I love the idea of porridge for breakfast, and I really like quinoa in all its permutations. I love the idea of using coconut milk, oil, and flakes. I think this would be terrific with sliced mango (which I didn’t have on hand when I tested the recipe). Or maybe roasted pineapple.

Mostly, I kept the recipe as is, but made a few tweaks that seemed more suited to my palate. I took out all the sugar – as even as little as 2 tablespoons tasted too sweet on my first go-around making this. The second time around, without the sugar, I could taste the coconut flavors better and I found the natural sweetness from coconut to be enough for me. Since we’ve kept a low-sugar household for quite some time, my palate is very sensitive to things that are sweet but aren’t dessert. I opted for light coconut milk instead of the full version, and I doubled the amount of ground ginger because I liked a little bit more kick. If you plan on using coconut oil, I strongly recommend you use extra-virgin coconut oil. Less refined, it’s much better for you than its non extra-virgin cousin – and it tastes better too. Next time when I make this, I’d like to try this porridge with fresh ginger – I bet it’s going to be great.

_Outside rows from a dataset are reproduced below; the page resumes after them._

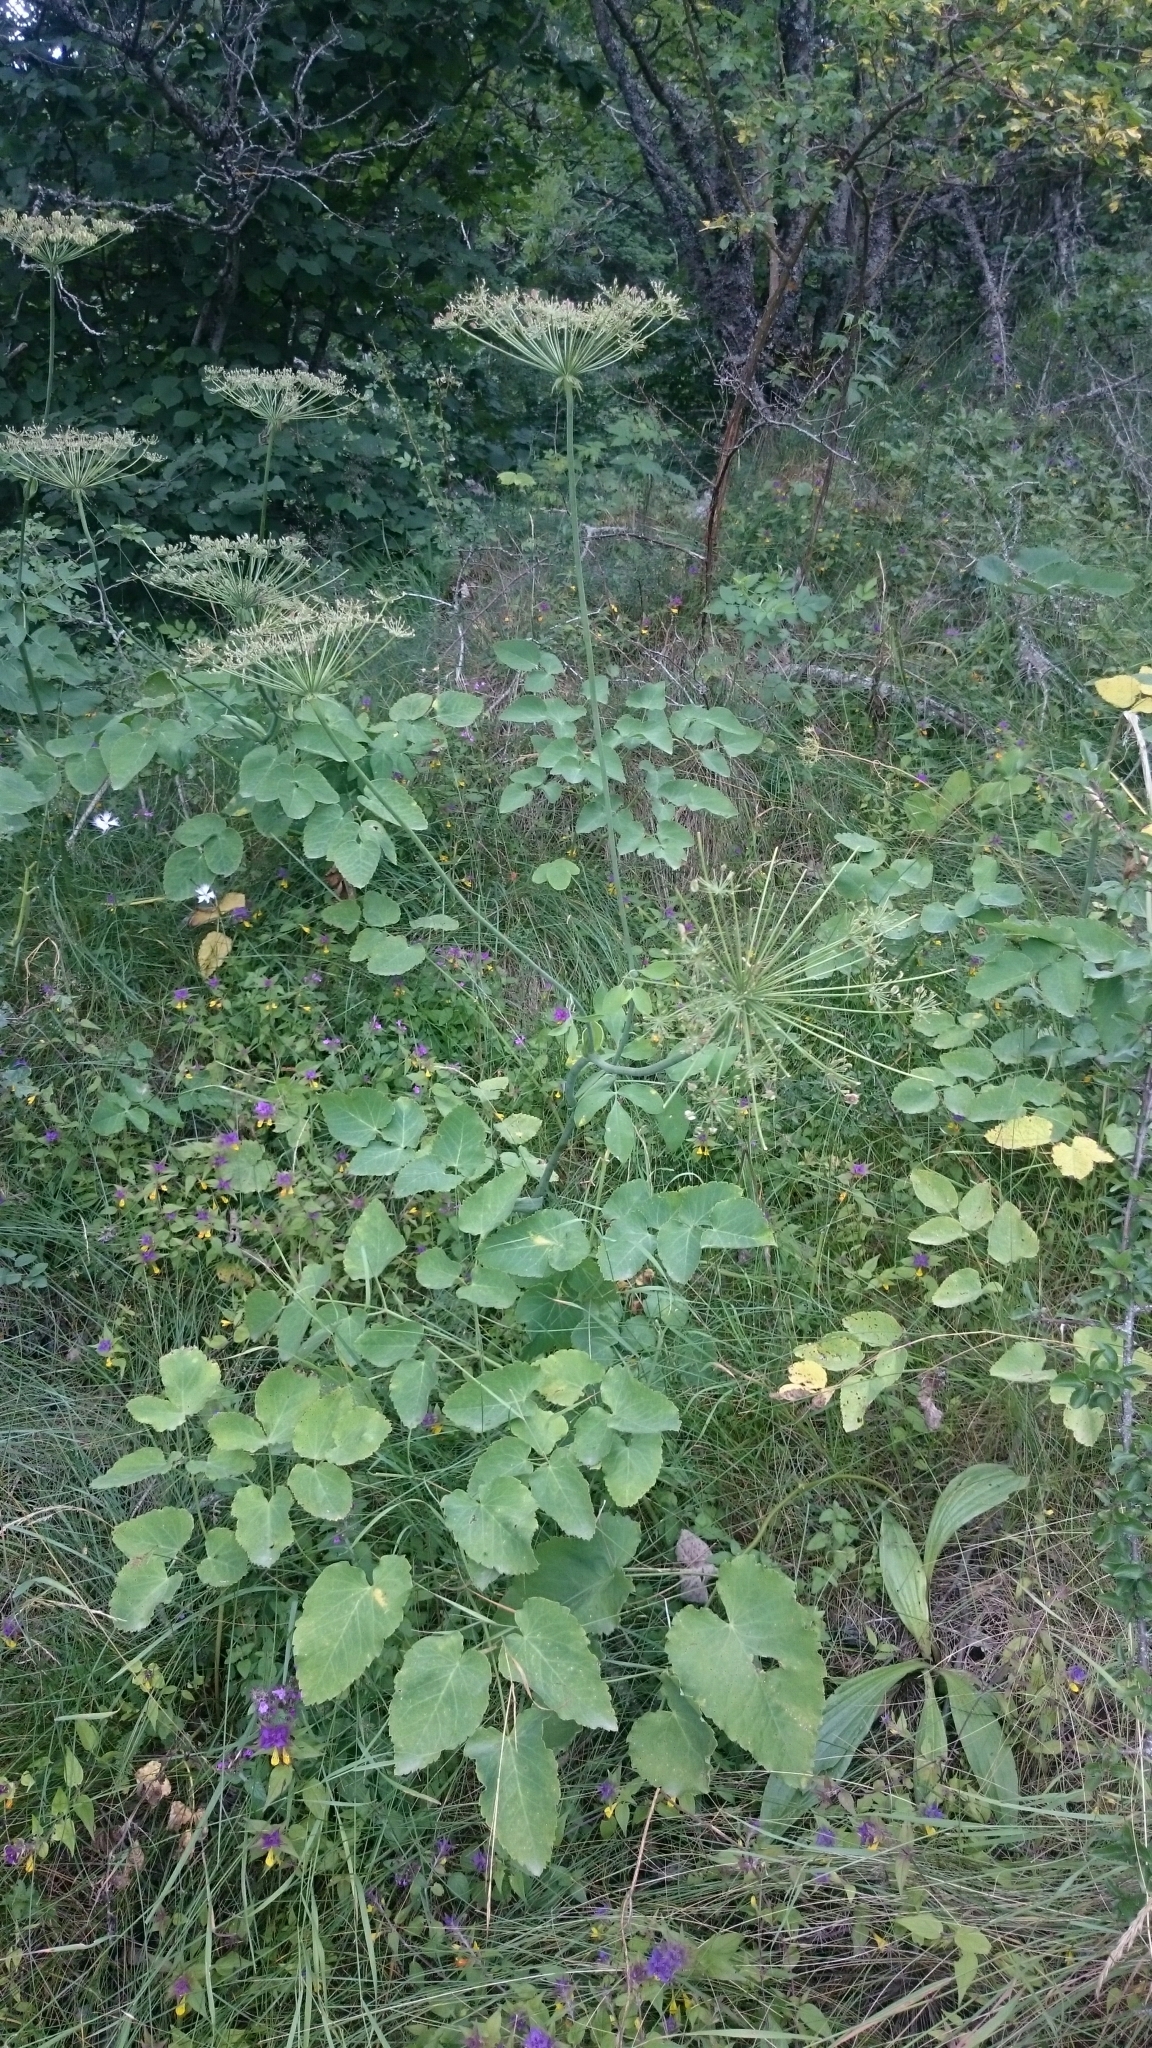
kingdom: Plantae
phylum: Tracheophyta
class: Magnoliopsida
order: Apiales
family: Apiaceae
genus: Laserpitium
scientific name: Laserpitium latifolium
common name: Broadleaf sermountain
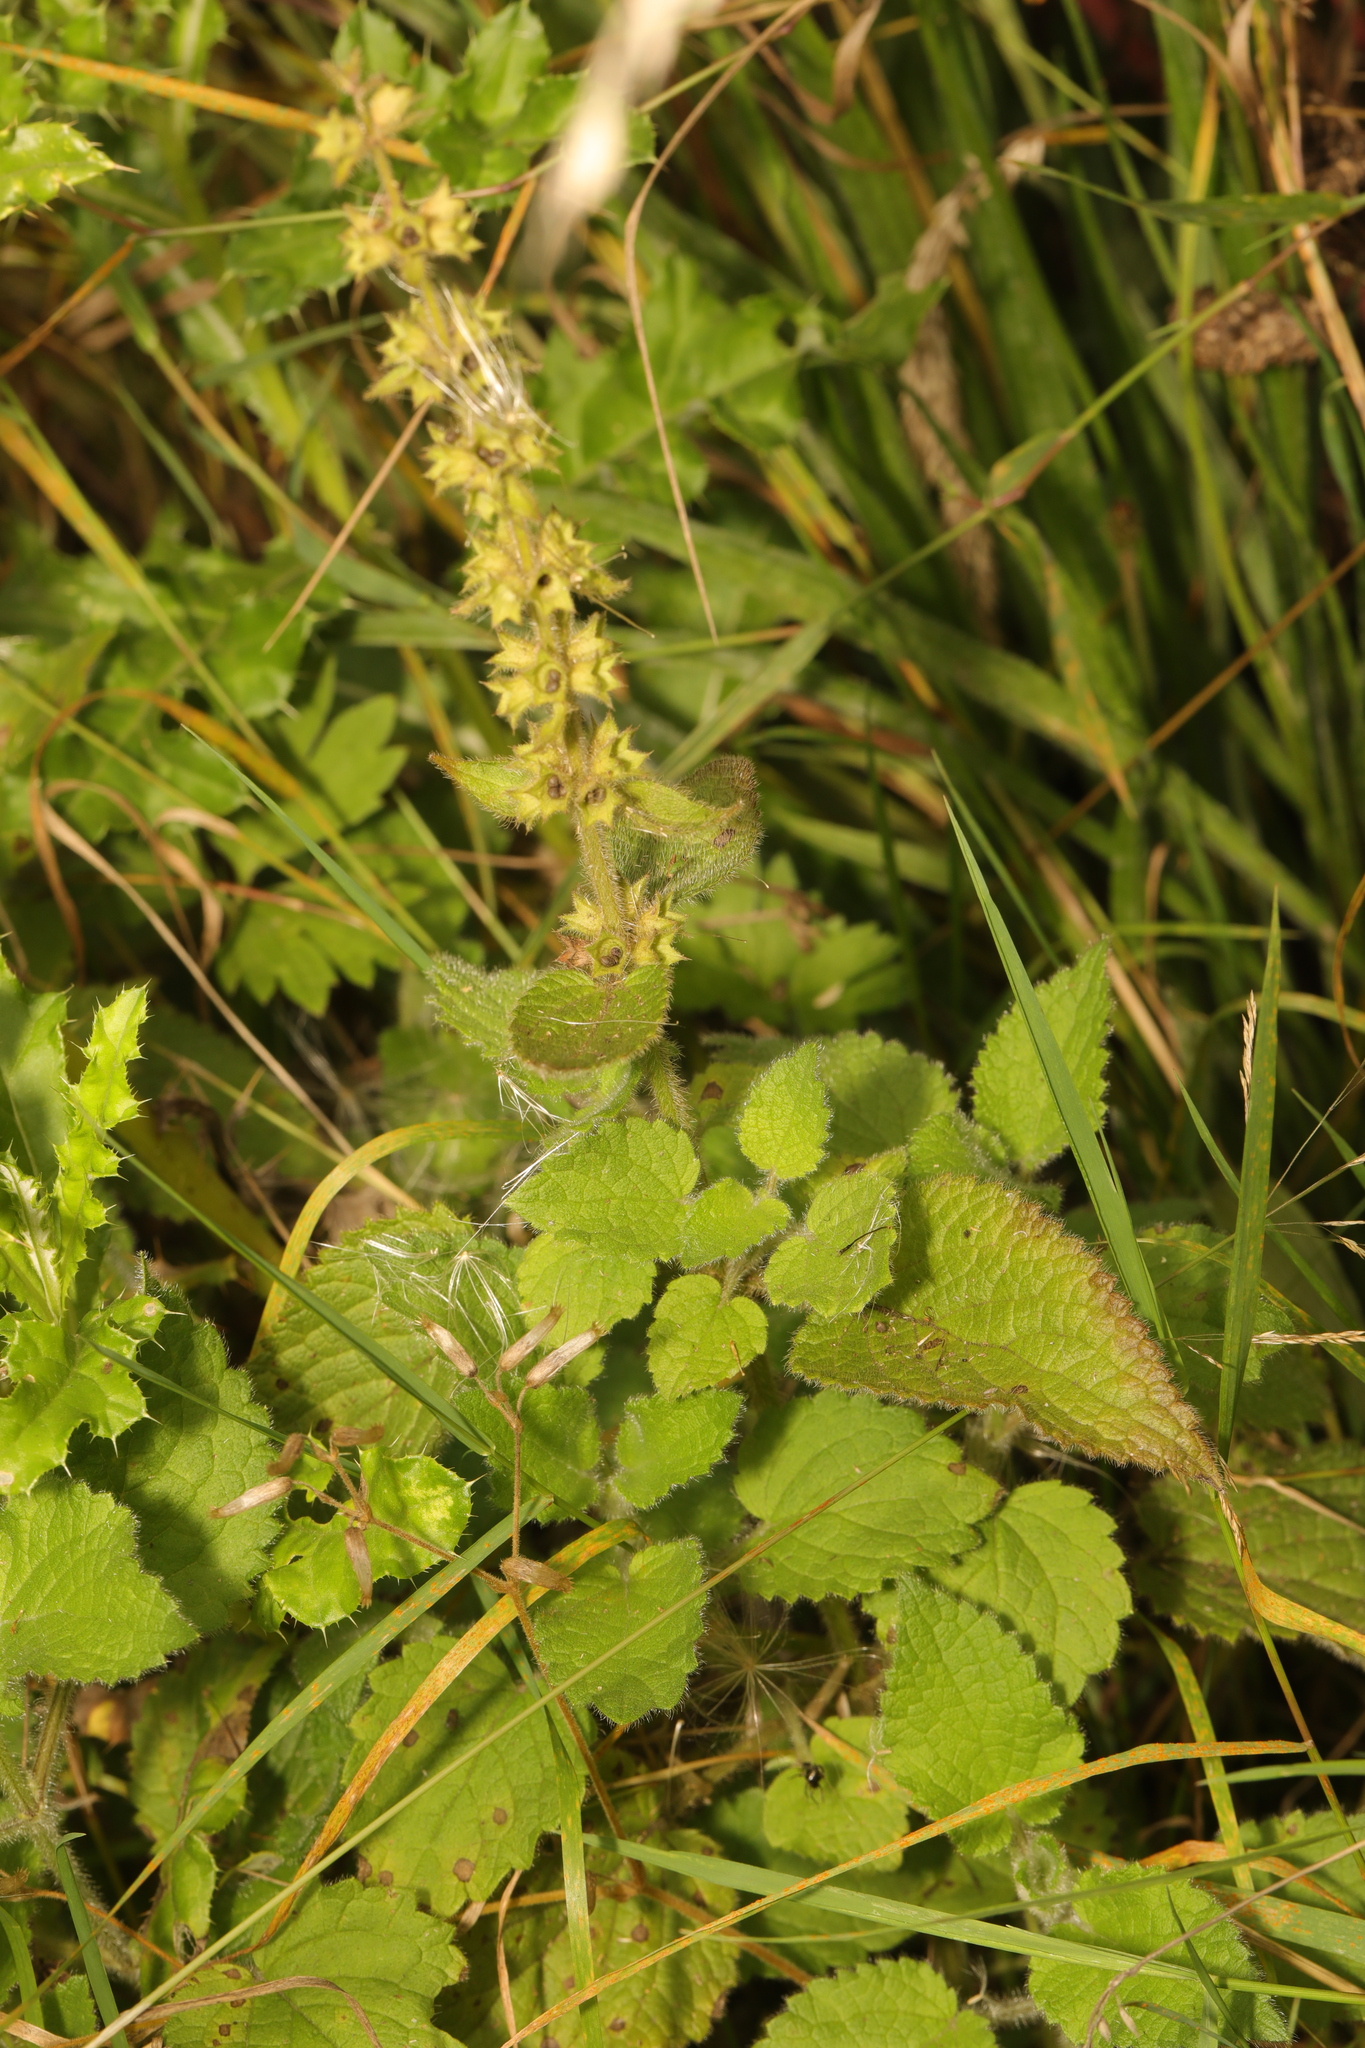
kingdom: Plantae
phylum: Tracheophyta
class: Magnoliopsida
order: Lamiales
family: Lamiaceae
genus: Stachys
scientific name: Stachys sylvatica
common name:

1 ¼ cups (60 grams) unsweetened coconut flakes
1 teaspoon pure vanilla bean extract
1 (13-ounce; 400 ml) can light coconut milk
1 cup (180 grams) quinoa, rinsed
2 tablespoons natural cane sugar, (optional – see headnote)
1/2 teaspoon ground ginger
¼ teaspoon kosher salt
1 to 2 tablespoons melted extra-virgin coconut oil, for serving (optional)

Preheat the oven to 325[dg]F; position the rack in the middle.

Place ¾ cup of the coconut flakes in a shallow baking pan and toast in the oven until fragrant and just golden brown, 4 to 6 minutes. Transfer to a plate and set aside.

In a medium pot set over medium heat, combine coconut milk, quinoa, remaining coconut flakes, sugar (if using), ginger, and salt with ¼ cup of water. Bring the mixture to a slow boil. Decrease heat to low and cover the pot. Cook porridge until thickened and most of the liquid has been absorbed, stirring a few times to prevent sticking at the bottom, 15 to 20 minutes.

Remove from heat and let sit, covered, for 10 minutes. Divide between bowls and garnish with the toasted coconut flakes and a drizzle of the melted coconut oil.

Makes about 3 cups – Serves about 2.